Zeíca está bem, ainda que nada venha a ser como antes…

Fotos: arquivo familiar
por Sulamita Esteliam

Este texto foi postado, originalmente, no Instagram.  Um #tbt negociado com a filha, Marina Nadu, guardiã da imagem da mãe, mais do que todxs que a amamos. A foto de abertura e o vídeo que se segue são do aniversário da minha irmã caçula, Zélia Goreth, há dois anos, quando ela se tornou sex. Zeíca é do dia 21 de abril.

Este ano nos valemos da tecnologia para cantar parabéns para ela: uma live reuniu irmãs, irmão, cunhados, sobrinhxs, sobrinhxs netxs em Beagá, Recife, São Paulo, Blumenau… Nem todxs estão na captura de tela. Algxns se perderam pelo caminho, por motivos vários. Faz parte.

Seguem as outras fotos que completam a postagem de 10. Quem não conhece pode ver, e quem é do entorno pode re-conhecer a Zeíca em toda sua beleza e alegria.
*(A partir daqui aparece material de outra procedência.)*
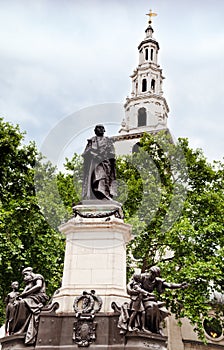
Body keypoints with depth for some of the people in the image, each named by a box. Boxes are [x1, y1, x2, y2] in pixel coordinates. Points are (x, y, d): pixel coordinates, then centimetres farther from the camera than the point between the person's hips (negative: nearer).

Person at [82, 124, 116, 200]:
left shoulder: (108, 140, 23)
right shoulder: (91, 140, 25)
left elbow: (111, 154, 12)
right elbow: (85, 153, 18)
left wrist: (113, 163, -2)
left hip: (104, 161, -2)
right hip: (92, 162, 2)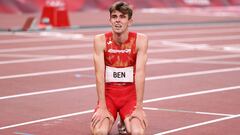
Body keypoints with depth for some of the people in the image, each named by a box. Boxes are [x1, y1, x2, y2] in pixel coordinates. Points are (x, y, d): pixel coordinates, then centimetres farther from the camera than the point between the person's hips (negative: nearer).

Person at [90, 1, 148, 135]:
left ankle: (126, 122, 13)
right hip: (108, 94, 0)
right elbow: (100, 74, -15)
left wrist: (139, 107, -21)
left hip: (130, 94, 0)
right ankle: (109, 120, 14)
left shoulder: (140, 40, -10)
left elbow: (140, 73, -16)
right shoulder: (100, 40, -10)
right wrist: (102, 107, -21)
Ela sempre gostou de passear e reunir a família. Temos DNA. Nossa mãe tinha essa natureza de agregar ao seu redor. As fotos são de momentos felizes poucos meses antes do atropelamento que a deixaria “presa ao próprio corpo”.

“Presa em seu próprio corpo.” Certeira expressão de uma amiga dela da juventude. Helena era o nome, e tivemos convivência próxima. Tornou-se estrela pouco tempo depois de conversamos ao telefone, quando acreditava estar-se recuperando do mal que a consumiu. Não pôde visitar a amiga. Está na luz.

Minha irmã está confinada há cinco anos. Venceu a morte por hemorragia cerebral, causada por violento traumatismo craniano e uma pneumonia necrosante, que a deixou em 45 dias de UTI. Foram cinco meses de hospitalização, num lento e vacilante despertar que seguiu-se na internação domiciliar. Foi e está bem assistida.

O cérebro tem conexões que a própria razão desconhece. Os circuitos neurais são reconectados aleatoriamente. Há médicos que admitem o desconhecimento sobre a dimensão dessas possibilidades.

Zeíca não fala, mas se comunica por gestos e expressões. Caminha com ajuda do andador e do fisioterapeuta. Ama o banho de sol; é seu contato com o mundo externo, mesmo que ele não passe do quintal ou da portão da casa. Ainda precisa de ajuda para suas necessidades essenciais, mas está viva e em evolução gradativa.

E a vida é para para ser celebrada, com gratidão e cuidado.

A pandemia a tem privado do mínimo convívio familiar e social a que tinha acesso. Seu contato hoje está restrito à enfermagem e cuidadoras em esquema de revezamento. Nada de abraços e beijos que tanto gosta e pede. Mesmo a filha e o marido a veem à distância, e ela naturalmente se ressente, embora lhe tenham explicado as razões. É para sua proteção.

Zeíca renasceu e está bem. Mostrar sua evolução e alegria, apesar de, vai além de dar notícias a quem sempre pergunta por ela ou se preocupa. Nas circunstâncias de quarentena a que temos que nos submeter, de restrições coletivas, paciência, renúncia e solidariedade, é exemplo de como o amor, a resiliência e a esperança – do verbo esperançar – são boas companhias da ciência.

E ao final, tudo passa. Ainda que nada venha a ser como antes.